→ **RECORDED INFORMATION**:
===
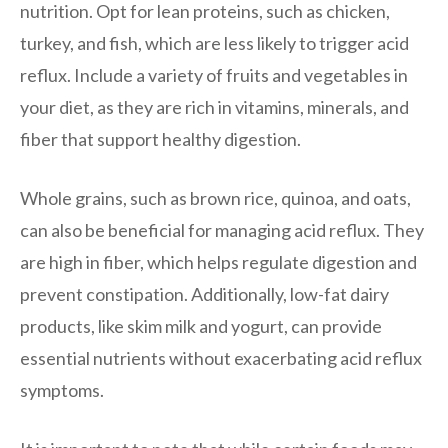
nutrition. Opt for lean proteins, such as chicken,
turkey, and fish, which are less likely to trigger acid
reflux. Include a variety of fruits and vegetables in
your diet, as they are rich in vitamins, minerals, and
fiber that support healthy digestion.
Whole grains, such as brown rice, quinoa, and oats,
can also be beneficial for managing acid reflux. They
are high in fiber, which helps regulate digestion and
prevent constipation. Additionally, low-fat dairy
products, like skim milk and yogurt, can provide
essential nutrients without exacerbating acid reflux
symptoms.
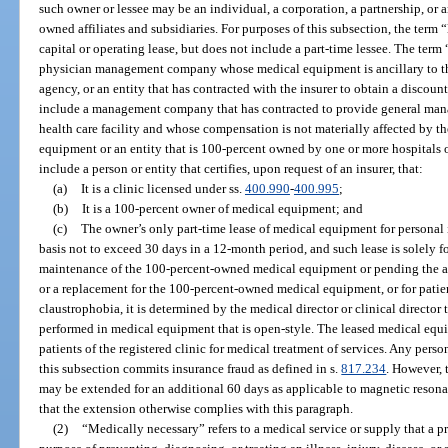
such owner or lessee may be an individual, a corporation, a partnership, or a
owned affiliates and subsidiaries. For purposes of this subsection, the term 
capital or operating lease, but does not include a part-time lessee. The term
physician management company whose medical equipment is ancillary to th
agency, or an entity that has contracted with the insurer to obtain a discount
include a management company that has contracted to provide general mana
health care facility and whose compensation is not materially affected by t
equipment or an entity that is 100-percent owned by one or more hospitals 
include a person or entity that certifies, upon request of an insurer, that:
(a)
It is a clinic licensed under ss.
400.990
-
400.995
;
(b)
It is a 100-percent owner of medical equipment; and
(c)
The owner’s only part-time lease of medical equipment for personal 
basis not to exceed 30 days in a 12-month period, and such lease is solely fo
maintenance of the 100-percent-owned medical equipment or pending the arr
or a replacement for the 100-percent-owned medical equipment, or for patie
claustrophobia, it is determined by the medical director or clinical director 
performed in medical equipment that is open-style. The leased medical equ
patients of the registered clinic for medical treatment of services. Any perso
this subsection commits insurance fraud as defined in s.
817.234
. However, 
may be extended for an additional 60 days as applicable to magnetic resona
that the extension otherwise complies with this paragraph.
(2)
“Medically necessary” refers to a medical service or supply that a 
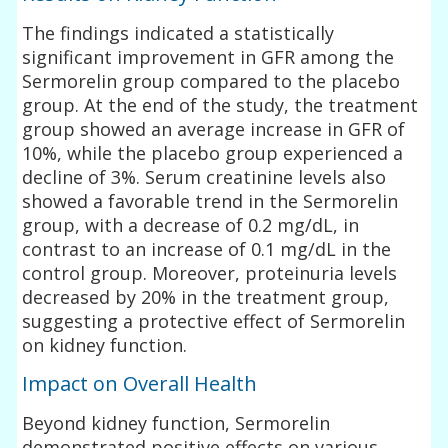
The findings indicated a statistically
significant improvement in GFR among the
Sermorelin group compared to the placebo
group. At the end of the study, the treatment
group showed an average increase in GFR of
10%, while the placebo group experienced a
decline of 3%. Serum creatinine levels also
showed a favorable trend in the Sermorelin
group, with a decrease of 0.2 mg/dL, in
contrast to an increase of 0.1 mg/dL in the
control group. Moreover, proteinuria levels
decreased by 20% in the treatment group,
suggesting a protective effect of Sermorelin
on kidney function.
Impact on Overall Health
Beyond kidney function, Sermorelin
demonstrated positive effects on various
===
→ **TASK TO CARRY OUT**:
Please copy out from the data above, without any picture, exactly the lines running from the one that holds "turkey, and fish, which" through the one that holds "capital or operating", and nothing beyond them.

→ **RESPONSE TO THE EXERCISE**:
turkey, and fish, which are less likely to trigger acid
reflux. Include a variety of fruits and vegetables in
your diet, as they are rich in vitamins, minerals, and
fiber that support healthy digestion.
Whole grains, such as brown rice, quinoa, and oats,
can also be beneficial for managing acid reflux. They
are high in fiber, which helps regulate digestion and
prevent constipation. Additionally, low-fat dairy
products, like skim milk and yogurt, can provide
essential nutrients without exacerbating acid reflux
symptoms.
such owner or lessee may be an individual, a corporation, a partnership, or a
owned affiliates and subsidiaries. For purposes of this subsection, the term 
capital or operating lease, but does not include a part-time lessee. The term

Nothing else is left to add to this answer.